------ INPUT DATA
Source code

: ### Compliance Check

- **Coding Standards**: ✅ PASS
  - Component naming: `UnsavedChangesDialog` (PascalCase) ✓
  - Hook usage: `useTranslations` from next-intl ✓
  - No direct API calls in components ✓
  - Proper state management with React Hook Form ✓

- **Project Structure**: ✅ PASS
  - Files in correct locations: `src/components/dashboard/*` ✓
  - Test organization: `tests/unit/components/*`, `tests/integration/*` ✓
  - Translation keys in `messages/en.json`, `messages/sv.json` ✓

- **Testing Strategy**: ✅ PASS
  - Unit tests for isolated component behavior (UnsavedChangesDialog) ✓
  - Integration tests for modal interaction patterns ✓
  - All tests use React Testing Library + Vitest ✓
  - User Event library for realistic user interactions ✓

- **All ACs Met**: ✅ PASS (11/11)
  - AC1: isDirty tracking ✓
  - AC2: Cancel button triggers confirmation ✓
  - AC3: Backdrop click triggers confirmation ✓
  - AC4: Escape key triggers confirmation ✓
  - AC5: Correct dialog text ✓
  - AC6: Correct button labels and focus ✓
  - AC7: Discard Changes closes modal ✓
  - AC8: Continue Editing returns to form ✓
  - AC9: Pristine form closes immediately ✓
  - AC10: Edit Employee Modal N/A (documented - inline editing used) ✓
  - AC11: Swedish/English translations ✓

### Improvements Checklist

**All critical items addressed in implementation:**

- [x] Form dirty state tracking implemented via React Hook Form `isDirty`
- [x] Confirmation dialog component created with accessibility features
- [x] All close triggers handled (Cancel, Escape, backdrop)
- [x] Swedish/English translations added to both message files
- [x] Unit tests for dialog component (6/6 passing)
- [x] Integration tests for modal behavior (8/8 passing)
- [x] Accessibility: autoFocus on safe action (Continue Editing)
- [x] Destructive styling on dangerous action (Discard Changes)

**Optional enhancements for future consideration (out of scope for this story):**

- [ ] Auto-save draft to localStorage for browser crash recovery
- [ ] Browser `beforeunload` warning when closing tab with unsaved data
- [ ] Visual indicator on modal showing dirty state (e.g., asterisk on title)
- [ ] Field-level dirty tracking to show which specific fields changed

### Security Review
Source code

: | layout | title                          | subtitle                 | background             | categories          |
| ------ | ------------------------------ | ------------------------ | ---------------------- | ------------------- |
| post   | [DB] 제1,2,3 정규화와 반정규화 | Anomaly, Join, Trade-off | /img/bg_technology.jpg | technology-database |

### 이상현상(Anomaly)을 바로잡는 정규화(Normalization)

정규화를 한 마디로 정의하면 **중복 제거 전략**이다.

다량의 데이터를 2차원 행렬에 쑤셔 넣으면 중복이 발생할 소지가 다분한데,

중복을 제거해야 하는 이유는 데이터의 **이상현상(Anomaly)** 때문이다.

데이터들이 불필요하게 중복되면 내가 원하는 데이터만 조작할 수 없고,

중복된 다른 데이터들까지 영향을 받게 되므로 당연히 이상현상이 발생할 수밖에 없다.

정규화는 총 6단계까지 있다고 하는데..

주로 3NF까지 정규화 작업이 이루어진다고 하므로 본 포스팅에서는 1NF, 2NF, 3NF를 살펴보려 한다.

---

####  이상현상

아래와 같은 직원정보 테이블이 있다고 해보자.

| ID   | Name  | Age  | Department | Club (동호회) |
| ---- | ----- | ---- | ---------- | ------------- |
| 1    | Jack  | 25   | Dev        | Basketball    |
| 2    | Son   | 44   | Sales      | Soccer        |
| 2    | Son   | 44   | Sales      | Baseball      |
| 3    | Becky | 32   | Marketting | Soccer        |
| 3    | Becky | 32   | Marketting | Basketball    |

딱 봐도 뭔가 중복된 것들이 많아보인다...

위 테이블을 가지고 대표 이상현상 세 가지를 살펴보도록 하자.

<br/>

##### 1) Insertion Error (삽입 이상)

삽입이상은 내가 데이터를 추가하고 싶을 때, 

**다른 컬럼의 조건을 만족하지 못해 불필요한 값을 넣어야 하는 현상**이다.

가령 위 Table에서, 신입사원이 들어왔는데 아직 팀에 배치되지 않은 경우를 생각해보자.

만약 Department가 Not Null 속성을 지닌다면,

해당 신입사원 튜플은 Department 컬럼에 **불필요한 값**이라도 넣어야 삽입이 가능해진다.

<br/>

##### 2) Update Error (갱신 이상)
------------
• WHAT YOU HAVE TO DO: Give the source text of all the items above as a JSON list of strings, one string per line, with blank lines left out.

• EXERCISE RESULT:
[
  "Source code",
  ": ### Compliance Check",
  "- **Coding Standards**: ✅ PASS",
  "  - Component naming: `UnsavedChangesDialog` (PascalCase) ✓",
  "  - Hook usage: `useTranslations` from next-intl ✓",
  "  - No direct API calls in components ✓",
  "  - Proper state management with React Hook Form ✓",
  "- **Project Structure**: ✅ PASS",
  "  - Files in correct locations: `src/components/dashboard/*` ✓",
  "  - Test organization: `tests/unit/components/*`, `tests/integration/*` ✓",
  "  - Translation keys in `messages/en.json`, `messages/sv.json` ✓",
  "- **Testing Strategy**: ✅ PASS",
  "  - Unit tests for isolated component behavior (UnsavedChangesDialog) ✓",
  "  - Integration tests for modal interaction patterns ✓",
  "  - All tests use React Testing Library + Vitest ✓",
  "  - User Event library for realistic user interactions ✓",
  "- **All ACs Met**: ✅ PASS (11/11)",
  "  - AC1: isDirty tracking ✓",
  "  - AC2: Cancel button triggers confirmation ✓",
  "  - AC3: Backdrop click triggers confirmation ✓",
  "  - AC4: Escape key triggers confirmation ✓",
  "  - AC5: Correct dialog text ✓",
  "  - AC6: Correct button labels and focus ✓",
  "  - AC7: Discard Changes closes modal ✓",
  "  - AC8: Continue Editing returns to form ✓",
  "  - AC9: Pristine form closes immediately ✓",
  "  - AC10: Edit Employee Modal N/A (documented - inline editing used) ✓",
  "  - AC11: Swedish/English translations ✓",
  "### Improvements Checklist",
  "**All critical items addressed in implementation:**",
  "- [x] Form dirty state tracking implemented via React Hook Form `isDirty`",
  "- [x] Confirmation dialog component created with accessibility features",
  "- [x] All close triggers handled (Cancel, Escape, backdrop)",
  "- [x] Swedish/English translations added to both message files",
  "- [x] Unit tests for dialog component (6/6 passing)",
  "- [x] Integration tests for modal behavior (8/8 passing)",
  "- [x] Accessibility: autoFocus on safe action (Continue Editing)",
  "- [x] Destructive styling on dangerous action (Discard Changes)",
  "**Optional enhancements for future consideration (out of scope for this story):**",
  "- [ ] Auto-save draft to localStorage for browser crash recovery",
  "- [ ] Browser `beforeunload` warning when closing tab with unsaved data",
  "- [ ] Visual indicator on modal showing dirty state (e.g., asterisk on title)",
  "- [ ] Field-level dirty tracking to show which specific fields changed",
  "### Security Review",
  "Source code",
  ": | layout | title                          | subtitle                 | background             | categories          |",
  "| ------ | ------------------------------ | ------------------------ | ---------------------- | ------------------- |",
  "| post   | [DB] 제1,2,3 정규화와 반정규화 | Anomaly, Join, Trade-off | /img/bg_technology.jpg | technology-database |",
  "### 이상현상(Anomaly)을 바로잡는 정규화(Normalization)",
  "정규화를 한 마디로 정의하면 **중복 제거 전략**이다.",
  "다량의 데이터를 2차원 행렬에 쑤셔 넣으면 중복이 발생할 소지가 다분한데,",
  "중복을 제거해야 하는 이유는 데이터의 **이상현상(Anomaly)** 때문이다.",
  "데이터들이 불필요하게 중복되면 내가 원하는 데이터만 조작할 수 없고,",
  "중복된 다른 데이터들까지 영향을 받게 되므로 당연히 이상현상이 발생할 수밖에 없다.",
  "정규화는 총 6단계까지 있다고 하는데..",
  "주로 3NF까지 정규화 작업이 이루어진다고 하므로 본 포스팅에서는 1NF, 2NF, 3NF를 살펴보려 한다.",
  "---",
  "####  이상현상",
  "아래와 같은 직원정보 테이블이 있다고 해보자.",
  "| ID   | Name  | Age  | Department | Club (동호회) |",
  "| ---- | ----- | ---- | ---------- | ------------- |",
  "| 1    | Jack  | 25   | Dev        | Basketball    |",
  "| 2    | Son   | 44   | Sales      | Soccer        |",
  "| 2    | Son   | 44   | Sales      | Baseball      |",
  "| 3    | Becky | 32   | Marketting | Soccer        |",
  "| 3    | Becky | 32   | Marketting | Basketball    |",
  "딱 봐도 뭔가 중복된 것들이 많아보인다...",
  "위 테이블을 가지고 대표 이상현상 세 가지를 살펴보도록 하자.",
  "<br/>",
  "##### 1) Insertion Error (삽입 이상)",
  "삽입이상은 내가 데이터를 추가하고 싶을 때, ",
  "**다른 컬럼의 조건을 만족하지 못해 불필요한 값을 넣어야 하는 현상**이다.",
  "가령 위 Table에서, 신입사원이 들어왔는데 아직 팀에 배치되지 않은 경우를 생각해보자.",
  "만약 Department가 Not Null 속성을 지닌다면,",
  "해당 신입사원 튜플은 Department 컬럼에 **불필요한 값**이라도 넣어야 삽입이 가능해진다.",
  "<br/>",
  "##### 2) Update Error (갱신 이상)"
]